In generale, tuttavia, dobbiamo imparare a diffidare degli articoli di giornale che pongono domande (esplicite o meno) spacciandole per fatti: vogliono sempre portarci da qualche parte, a prendere posizioni che conoscendo i fatti duri e puri non prenderemmo. Fanno leva sui dubbi per manipolare la nostra opinione, ed è una tecnica efficacissima, poiché i dubbi instillati sembrano provenire da dentro di noi, sembrano nostri pensieri, nostre convinzioni e noi siamo sicuramente la prima e forse l’unica persona di cui ci fidiamo ciecamente.
Questa tecnica, messa in mano ai bugiardi (che spesso sono quelli che la usano meglio), è un’arma di distrazione di massa con un potere tremendo. Non si può impedire ai bugiardi di utilizzarla, ma possiamo cercare di renderla inefficace.

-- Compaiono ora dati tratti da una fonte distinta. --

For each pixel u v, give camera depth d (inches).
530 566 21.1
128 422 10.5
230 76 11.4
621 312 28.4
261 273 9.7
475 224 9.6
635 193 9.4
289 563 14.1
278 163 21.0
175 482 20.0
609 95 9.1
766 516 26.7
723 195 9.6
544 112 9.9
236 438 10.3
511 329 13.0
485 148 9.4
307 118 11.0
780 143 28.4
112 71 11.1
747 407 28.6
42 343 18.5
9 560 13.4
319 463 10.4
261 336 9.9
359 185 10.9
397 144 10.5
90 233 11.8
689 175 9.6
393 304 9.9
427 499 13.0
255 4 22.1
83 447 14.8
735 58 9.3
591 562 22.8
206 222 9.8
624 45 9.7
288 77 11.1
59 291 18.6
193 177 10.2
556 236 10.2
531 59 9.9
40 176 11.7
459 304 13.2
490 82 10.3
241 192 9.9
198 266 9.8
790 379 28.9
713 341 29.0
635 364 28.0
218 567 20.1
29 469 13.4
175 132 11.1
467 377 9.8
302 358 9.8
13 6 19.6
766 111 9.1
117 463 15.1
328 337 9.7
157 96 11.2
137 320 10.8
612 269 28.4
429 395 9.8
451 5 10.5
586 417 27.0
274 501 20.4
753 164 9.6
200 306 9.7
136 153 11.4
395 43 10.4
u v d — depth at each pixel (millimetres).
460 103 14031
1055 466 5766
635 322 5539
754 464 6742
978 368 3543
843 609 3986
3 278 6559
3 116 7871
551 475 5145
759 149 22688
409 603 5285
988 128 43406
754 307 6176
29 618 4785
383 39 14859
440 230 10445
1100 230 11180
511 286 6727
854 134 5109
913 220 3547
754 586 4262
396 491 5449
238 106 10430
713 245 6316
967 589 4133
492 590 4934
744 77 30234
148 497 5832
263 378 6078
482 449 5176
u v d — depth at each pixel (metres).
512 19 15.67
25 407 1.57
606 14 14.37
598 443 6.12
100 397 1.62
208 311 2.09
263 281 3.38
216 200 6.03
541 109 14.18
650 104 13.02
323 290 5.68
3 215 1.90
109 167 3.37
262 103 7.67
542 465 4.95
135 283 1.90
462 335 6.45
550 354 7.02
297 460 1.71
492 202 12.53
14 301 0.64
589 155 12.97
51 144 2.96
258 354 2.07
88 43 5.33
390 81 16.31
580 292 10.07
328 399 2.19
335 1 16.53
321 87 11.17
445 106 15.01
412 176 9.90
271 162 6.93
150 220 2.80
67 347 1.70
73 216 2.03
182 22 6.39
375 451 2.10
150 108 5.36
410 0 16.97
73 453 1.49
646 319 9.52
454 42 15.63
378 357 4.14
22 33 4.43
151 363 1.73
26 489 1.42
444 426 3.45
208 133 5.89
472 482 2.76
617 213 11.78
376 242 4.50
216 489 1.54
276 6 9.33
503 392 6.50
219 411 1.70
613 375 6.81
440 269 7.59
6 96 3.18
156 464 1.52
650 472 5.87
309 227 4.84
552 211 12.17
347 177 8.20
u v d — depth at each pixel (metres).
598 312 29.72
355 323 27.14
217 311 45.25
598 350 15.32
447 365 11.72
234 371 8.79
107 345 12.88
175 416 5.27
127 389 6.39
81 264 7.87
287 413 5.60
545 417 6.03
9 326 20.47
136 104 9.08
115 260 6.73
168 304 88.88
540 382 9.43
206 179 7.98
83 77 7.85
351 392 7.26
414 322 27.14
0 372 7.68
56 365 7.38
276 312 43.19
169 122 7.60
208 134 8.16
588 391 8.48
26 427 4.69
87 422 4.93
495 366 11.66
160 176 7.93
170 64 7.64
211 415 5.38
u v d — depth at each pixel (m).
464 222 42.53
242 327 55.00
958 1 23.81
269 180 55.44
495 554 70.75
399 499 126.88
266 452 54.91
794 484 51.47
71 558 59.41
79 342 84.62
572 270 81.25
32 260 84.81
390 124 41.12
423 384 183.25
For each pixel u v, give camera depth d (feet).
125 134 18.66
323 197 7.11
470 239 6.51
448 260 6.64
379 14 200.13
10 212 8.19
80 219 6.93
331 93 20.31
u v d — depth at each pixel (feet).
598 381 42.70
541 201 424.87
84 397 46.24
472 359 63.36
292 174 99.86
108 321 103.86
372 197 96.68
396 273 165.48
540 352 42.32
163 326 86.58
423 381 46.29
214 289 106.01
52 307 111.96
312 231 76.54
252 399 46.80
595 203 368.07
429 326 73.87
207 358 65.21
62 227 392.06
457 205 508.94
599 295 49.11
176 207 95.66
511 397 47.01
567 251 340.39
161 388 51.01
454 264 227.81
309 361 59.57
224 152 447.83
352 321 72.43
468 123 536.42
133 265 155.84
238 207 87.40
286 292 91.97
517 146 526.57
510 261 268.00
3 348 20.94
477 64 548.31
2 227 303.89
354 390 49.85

Lo so, informarsi è faticoso, specialmente in questo Paese. Purtroppo è una conseguenza dello scarso pluralismo, della concentrazione dei mezzi d’informazione nelle mani di poche persone: in altri Paesi è molto più facile, perché i fatti sono chiaramente separati dalle opinioni e vi sono molte campane che raccontano le stesse cose da angolazioni diverse. Tutto il contrario dell’articolo del Corriere e di molti altri capolavori della stampa italiana.